Goyal Rakesh K, Singh G, Madan A K
Sharma University of Health Sciences, Rohtak, India.
Naturwissenschaften. 2011 Oct;98(10):871-87. doi: 10.1007/s00114-011-0839-3. Epub 2011 Sep 4.
An in silico approach comprising of decision tree (DT), random forest (RF) and moving average analysis (MAA) was successfully employed for development of models for prediction of anti-tumor activity of bisphosphonates. A dataset consisting of 65 analogues of both nitrogen-containing and non-nitrogen-containing bisphosphonates was selected for the present study. Four refinements of eccentric distance sum topochemical index termed as augmented eccentric distance sum topochemical indices 1-4 [formula: see text] have been proposed so as to significantly augment discriminating power. Proposed topological indices (TIs) along with the exiting TIs (>1,400) were subsequently utilized for development of models for prediction of anti-tumor activity of bisphosphonates. A total of 43 descriptors of diverse nature, from a large pool of molecular descriptors, calculated through E-Dragon software (version 1.0) and an in-house computer program were selected for development of suitable models by employing DT, RF and MAA. DT identified two TIs as most important and classified the analogues of the dataset with an accuracy of 97% in training set and 90.7% in tenfold cross-validated set. Random forest correctly classified the analogues with an accuracy of 89.2%. Four independent models developed through MAA predicted the activity of analogues of the dataset with an accuracy of 87.6% to 89%. The statistical significance of proposed models was assessed through intercorrelation analysis, specificity, sensitivity and Matthew's correlation coefficient. The proposed models offer a vast potential for providing lead structures for development of potent anti-tumor agents for treatment of cancer that has spread to the bone.

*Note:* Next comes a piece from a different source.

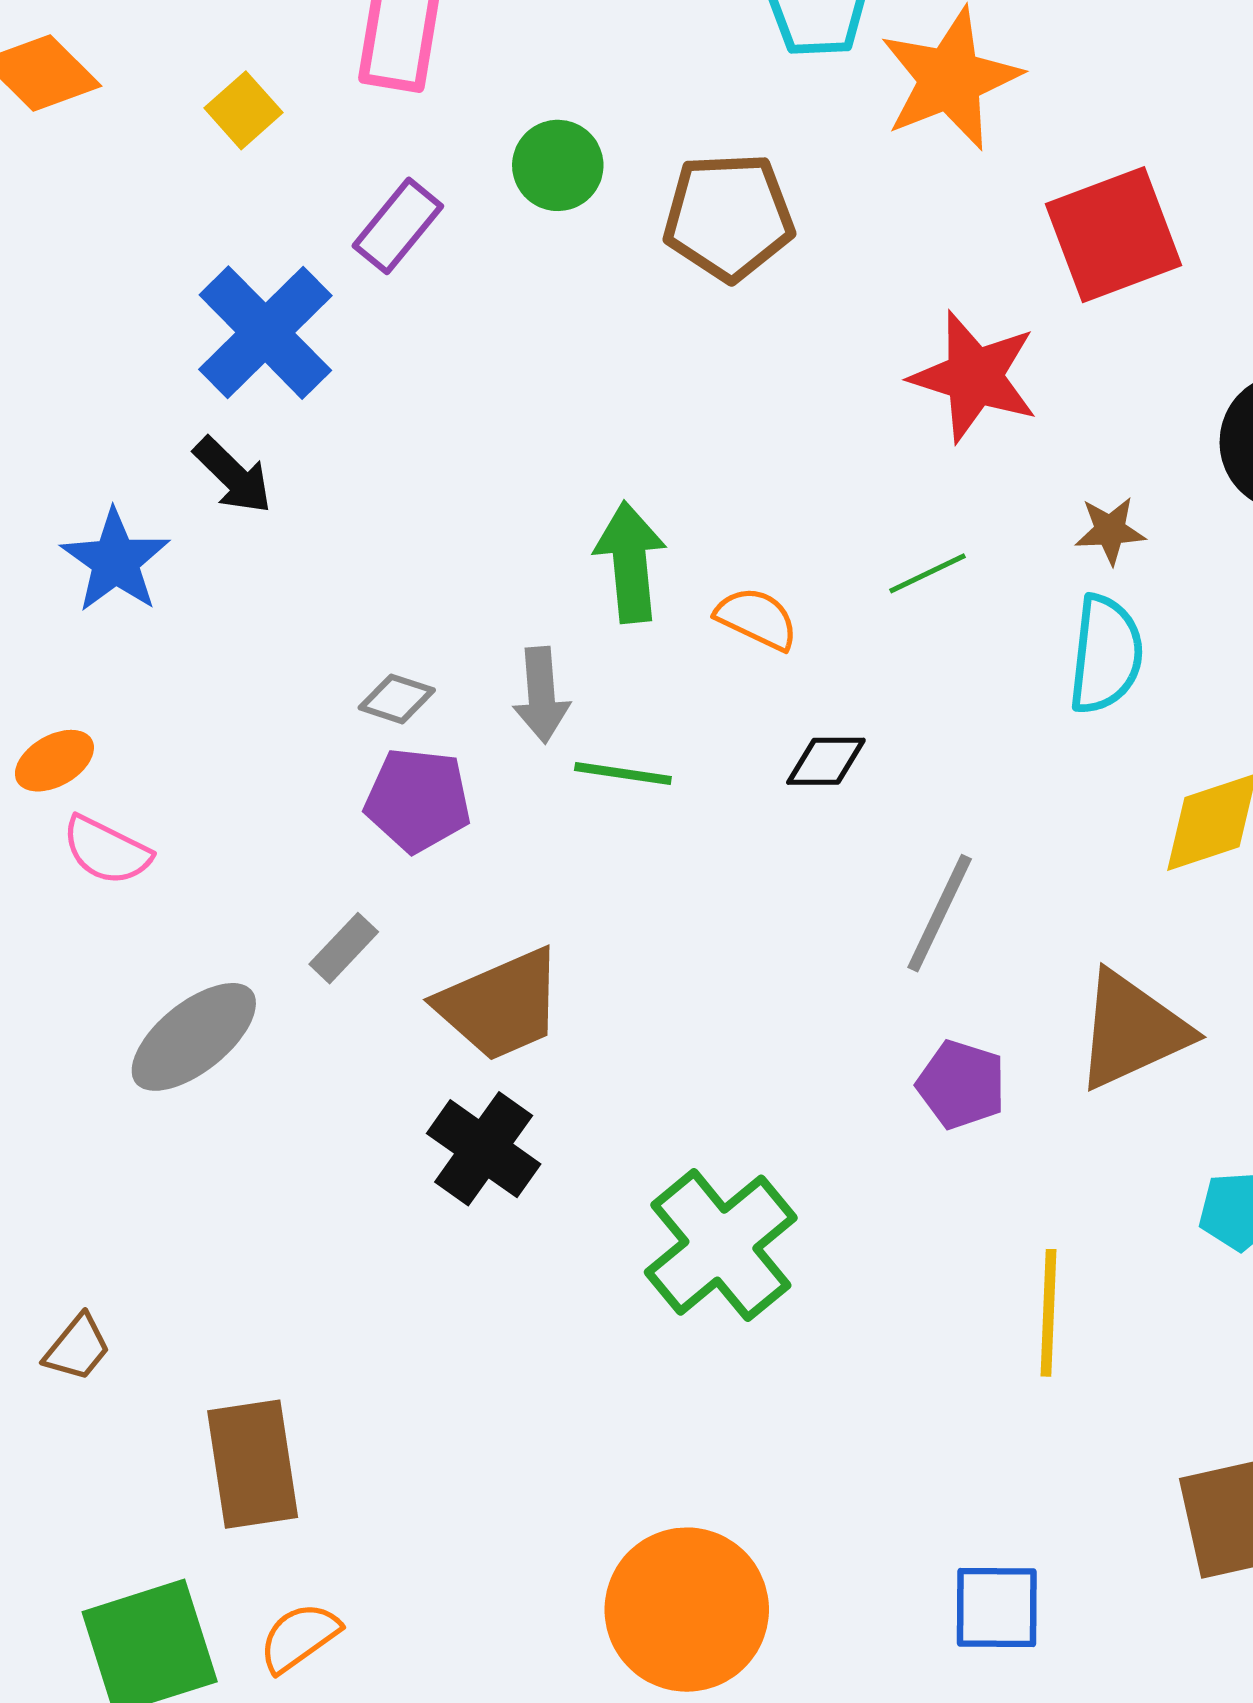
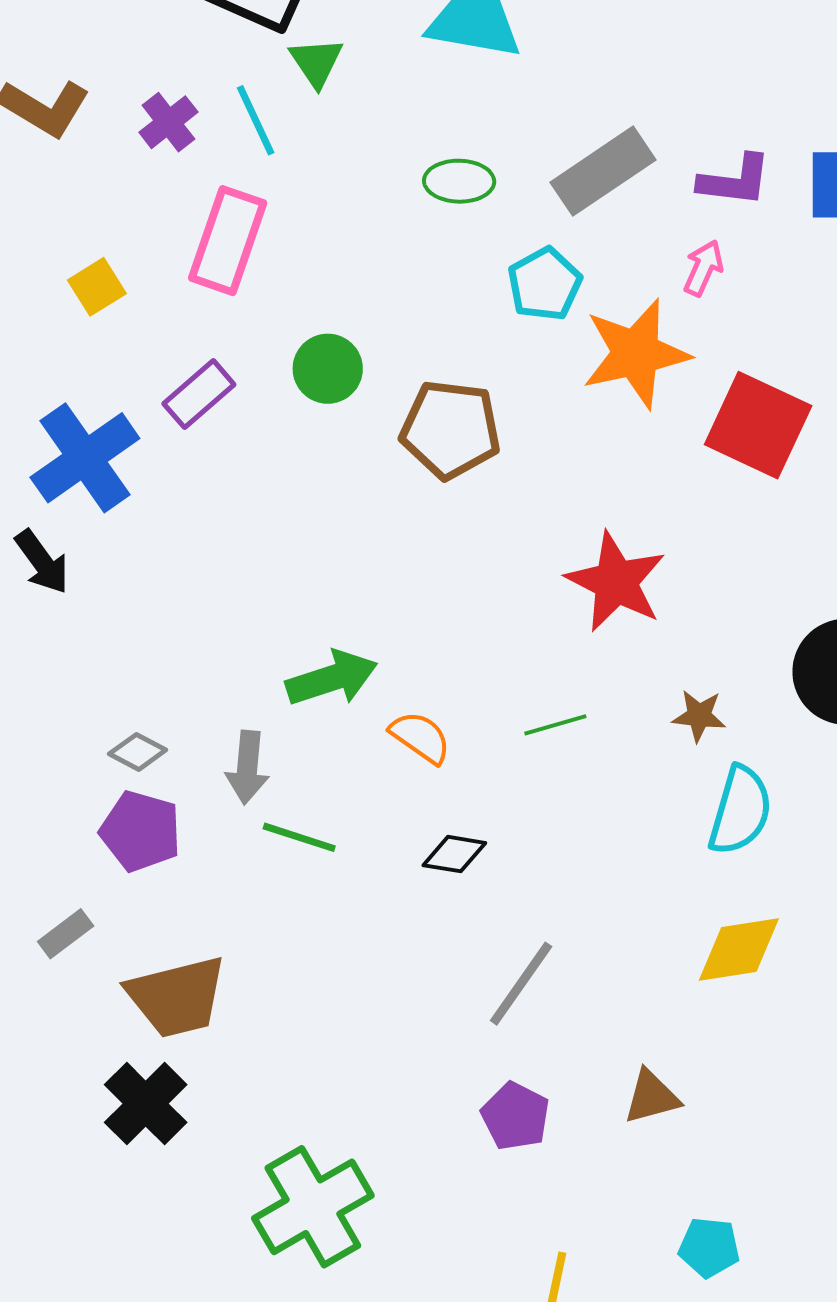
red square: (1114, 235) -> (758, 425), moved, turned 36
green arrow: (630, 562) -> (332, 678), turned 68
cyan semicircle: (1106, 654) -> (740, 810), moved
brown triangle: (1132, 1030) -> (652, 1097), size x0.6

一种由决策树(DT)、随机森林(RF)和移动平均分析(MAA)组成的计算机模拟方法成功地用于开发双膦酸盐抗肿瘤活性预测模型。本研究选择了一个由65种含氮和不含氮双膦酸盐类似物组成的数据集。提出了偏心距离和拓扑化学指数的四种改进形式,称为增强偏心距离和拓扑化学指数1 - 4[公式:见原文],以显著增强判别能力。随后,将提出的拓扑指数(TIs)与现有的拓扑指数(>1,400)一起用于开发双膦酸盐抗肿瘤活性预测模型。通过E-Dragon软件(版本1.0)和一个内部计算机程序,从大量分子描述符中总共选择了43个不同性质的描述符,用于通过DT、RF和MAA开发合适的模型。DT确定了两个最重要的TIs,并对数据集中的类似物进行分类,训练集的准确率为97%,十折交叉验证集的准确率为90.7%。随机森林对类似物的正确分类准确率为89.2%。通过MAA开发的四个独立模型对数据集中类似物活性的预测准确率为87.6%至89%。通过相互关联分析、特异性、敏感性和马修斯相关系数评估了所提出模型的统计学意义。所提出的模型为开发用于治疗已扩散至骨骼的癌症的强效抗肿瘤药物提供先导结构具有巨大潜力。